In Poland, the Czech Republic, Croatia or Slovenia they are desperately looking for volunteers to face a second wave of the virus that appears very complicated.
In Poland, there are soldiers who test for coronavirus. Medically trained US National Guard troops head to the Czech Republic to work alongside local medics. A Czech university student brings blood samples to laboratories and the mayor of the capital stands guard at a hospital.
As cases multiply in many central European countries, firefighters, students and retired doctors are being asked that help shore up faltering health systems.
“It’s terrifying,” said Dr. Piotr Suwalski, director of the cardiovascular surgery ward at a Polish hospital, on the day that COVID-19 cases rose 20% across the country. “I think that if we continue with a daily increase of 20%, no system can support it”.
Even before the pandemic, many countries in the region suffered a tragic shortage of medical personnel due to years of underfunding of the public health sector and the exodus of doctors and nurses to better paying jobs in Western Europe after their countries joined the European Union in 2004. Now, as the virus spreads rapidly through their hospitals, many health workers have fallen ill, exacerbating that deficit.
Over 13,200 members of medical personnel across the Czech Republic have been infected, including 6,000 nurses and 2,600 doctors, according to the doctors union.
It is not just clinicians that these countries need. Both Poland and the Czech Republic they are building field hospitals as all the beds in the wards are filled, and authorities say there are only twelve ventilators left in hospitals receiving COVID-19 patients in the region around Warsaw, the Polish capital.
This may sound familiar, but not for these countries. In the region, many imposed severe restrictions in the spring – such as sealing borders and closing schools, shops and restaurants – and had very low contagion rates while the virus killed tens of thousands of people in Western Europe.
But now many Central European countries face a similar onslaught to that experienced by their western neighbors … and the same grim warnings.
Announcing new restrictions last week, Czech Prime Minister Andrej Babis revealed the date when the country’s healthcare system will collapse if the new rules to curb the spread of the virus are not enforced: between 7-11 November.
Hospitals in the Czech Republic, a country with one of the highest infection rates in Europe, desperately looking for volunteers. The government is sending thousands of medical students to hospitals and testing sites.
In the capital Prague, Mayor Zdenek Hrib, who has a medical degree, volunteered to help carry out the first tests of potential coronavirus patients at a university hospital. Twenty-eight medical personnel from the Nebraska and Texas National Guards are expected to arrive in the country shortly to assist in the treatment of patients at the Prague Military Hospital and a new field hospital located in the exhibition center of the city.
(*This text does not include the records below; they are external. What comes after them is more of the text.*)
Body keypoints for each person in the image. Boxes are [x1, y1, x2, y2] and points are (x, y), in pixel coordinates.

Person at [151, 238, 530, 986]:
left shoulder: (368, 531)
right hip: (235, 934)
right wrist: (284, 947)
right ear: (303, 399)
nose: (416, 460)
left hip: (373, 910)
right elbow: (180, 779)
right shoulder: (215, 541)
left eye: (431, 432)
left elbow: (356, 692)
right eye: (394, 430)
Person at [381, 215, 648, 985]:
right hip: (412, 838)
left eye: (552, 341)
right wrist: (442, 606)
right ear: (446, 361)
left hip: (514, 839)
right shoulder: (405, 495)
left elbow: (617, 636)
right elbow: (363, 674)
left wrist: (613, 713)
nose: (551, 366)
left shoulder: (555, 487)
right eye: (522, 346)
Croatia has asked retired doctors to help out in hospitals, while Slovenia has put retired doctors and medical students awaiting instructions should the situation deteriorate.
Meanwhile, Poland is mobilizing soldiers to conduct COVID-19 tests so that medical professionals can dedicate themselves to helping patients, while the Warsaw National Stadium and other spaces are being converted into field hospitals. Three times this week, the country reported new records for daily infections and on Thursday it also announced a record number of daily deaths, 301.
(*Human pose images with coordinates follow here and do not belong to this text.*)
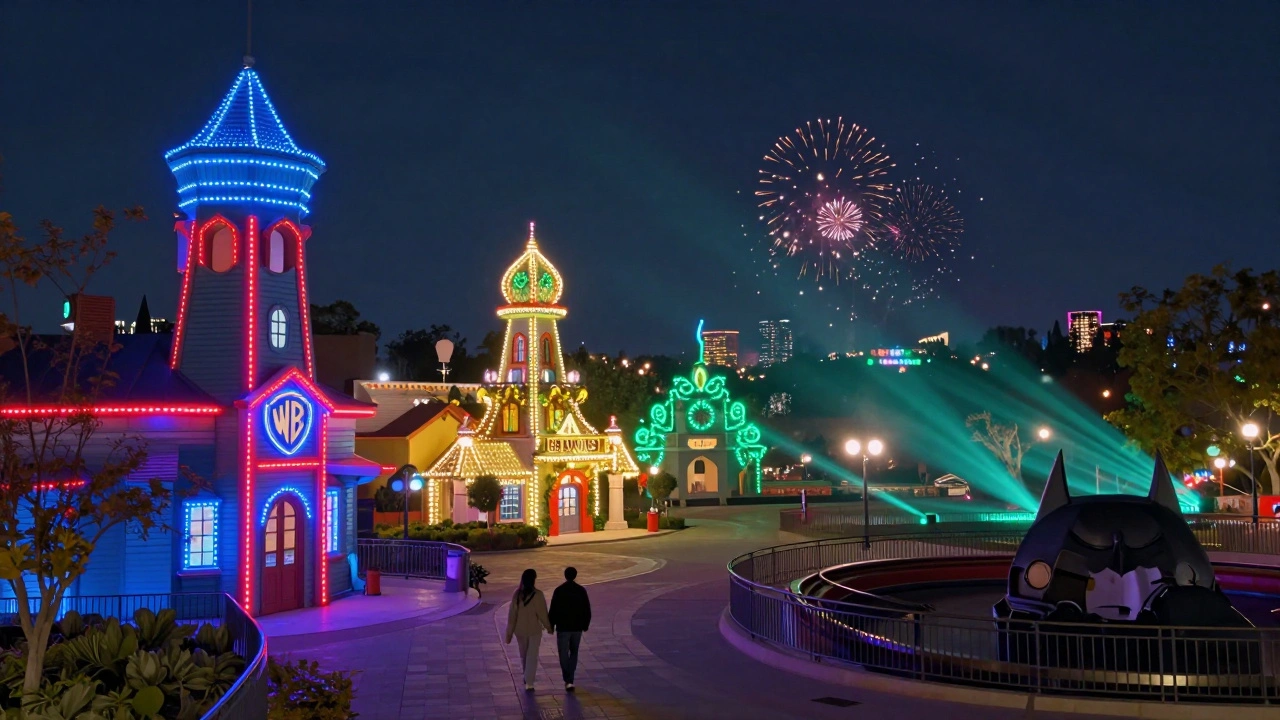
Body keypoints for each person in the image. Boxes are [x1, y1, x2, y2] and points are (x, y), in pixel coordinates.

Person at [505, 568, 552, 691]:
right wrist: (549, 627)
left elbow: (512, 615)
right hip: (534, 630)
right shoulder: (538, 594)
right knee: (532, 655)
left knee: (524, 655)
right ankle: (529, 681)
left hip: (519, 630)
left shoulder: (517, 594)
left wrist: (509, 634)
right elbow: (542, 614)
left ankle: (527, 676)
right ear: (534, 579)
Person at [548, 566, 591, 692]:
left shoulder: (559, 591)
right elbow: (586, 609)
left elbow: (553, 609)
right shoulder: (581, 590)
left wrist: (551, 625)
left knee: (563, 653)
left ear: (565, 576)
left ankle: (567, 678)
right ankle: (570, 678)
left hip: (563, 627)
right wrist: (585, 624)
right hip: (577, 627)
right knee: (574, 652)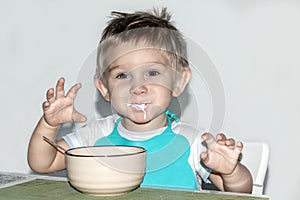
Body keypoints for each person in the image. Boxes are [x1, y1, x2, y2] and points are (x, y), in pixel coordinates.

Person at [28, 8, 253, 193]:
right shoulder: (94, 136)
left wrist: (231, 172)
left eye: (152, 73)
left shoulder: (194, 142)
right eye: (122, 75)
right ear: (104, 88)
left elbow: (240, 192)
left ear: (178, 81)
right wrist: (50, 125)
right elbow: (42, 163)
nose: (137, 87)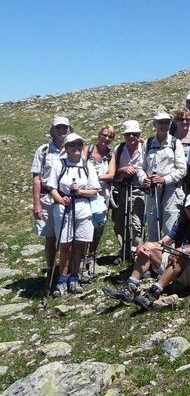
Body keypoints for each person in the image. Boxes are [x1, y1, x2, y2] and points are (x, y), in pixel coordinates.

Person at [102, 193, 190, 308]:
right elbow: (161, 244)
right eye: (189, 207)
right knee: (148, 248)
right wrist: (143, 246)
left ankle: (154, 292)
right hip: (182, 267)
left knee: (181, 254)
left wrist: (180, 250)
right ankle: (130, 288)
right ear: (185, 209)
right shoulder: (184, 225)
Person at [46, 133, 100, 296]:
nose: (77, 147)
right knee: (65, 246)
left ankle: (74, 276)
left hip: (83, 208)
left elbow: (95, 190)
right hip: (64, 209)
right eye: (72, 145)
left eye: (79, 144)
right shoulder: (59, 164)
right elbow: (51, 187)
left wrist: (80, 191)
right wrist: (61, 200)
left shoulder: (87, 166)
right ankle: (62, 279)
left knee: (79, 245)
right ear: (67, 148)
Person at [136, 112, 187, 241]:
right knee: (152, 222)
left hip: (171, 189)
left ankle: (169, 258)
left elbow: (182, 169)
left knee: (170, 223)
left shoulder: (176, 143)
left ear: (170, 124)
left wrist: (164, 179)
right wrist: (144, 179)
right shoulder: (148, 143)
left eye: (166, 122)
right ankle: (154, 257)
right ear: (155, 124)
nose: (163, 125)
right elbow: (140, 167)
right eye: (160, 122)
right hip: (152, 190)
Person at [31, 116, 71, 280]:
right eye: (58, 127)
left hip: (67, 199)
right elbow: (36, 178)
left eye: (64, 127)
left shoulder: (73, 147)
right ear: (53, 130)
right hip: (47, 199)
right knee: (50, 237)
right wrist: (36, 204)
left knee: (68, 237)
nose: (62, 130)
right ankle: (50, 267)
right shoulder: (43, 150)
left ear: (69, 129)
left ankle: (66, 268)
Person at [84, 125, 116, 274]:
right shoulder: (88, 149)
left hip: (102, 196)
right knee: (85, 225)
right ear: (99, 135)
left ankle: (91, 255)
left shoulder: (111, 154)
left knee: (99, 227)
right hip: (86, 195)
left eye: (110, 137)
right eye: (104, 135)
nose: (107, 139)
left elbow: (111, 175)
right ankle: (81, 257)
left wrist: (93, 177)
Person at [112, 120, 145, 263]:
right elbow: (112, 171)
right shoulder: (118, 149)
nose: (131, 137)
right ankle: (124, 250)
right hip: (122, 188)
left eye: (135, 134)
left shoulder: (145, 148)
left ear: (139, 135)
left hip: (140, 189)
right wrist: (122, 170)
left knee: (137, 222)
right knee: (120, 222)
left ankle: (138, 253)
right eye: (128, 134)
In Poland, deaths among people with cancer and other diseases are also on the rise because doctors and nurses they just can’t keep up with their treatmentsaid Suwalski, the director of cardiovascular surgery at the Warsaw Interior Ministry Hospital, the capital’s main coronavirus hospital.
“The casualty figures from this pandemic are not just patients dying directly from COVID-19,” Suwalski said. “There are also patients who die due to the change in situation and even the collapse of the medical system.”
The problem is especially felt in hospitals in small towns that they don’t have the resources from university medical centers, such as Kyjov, a town in the southeastern Czech Republic with 11,000 inhabitants.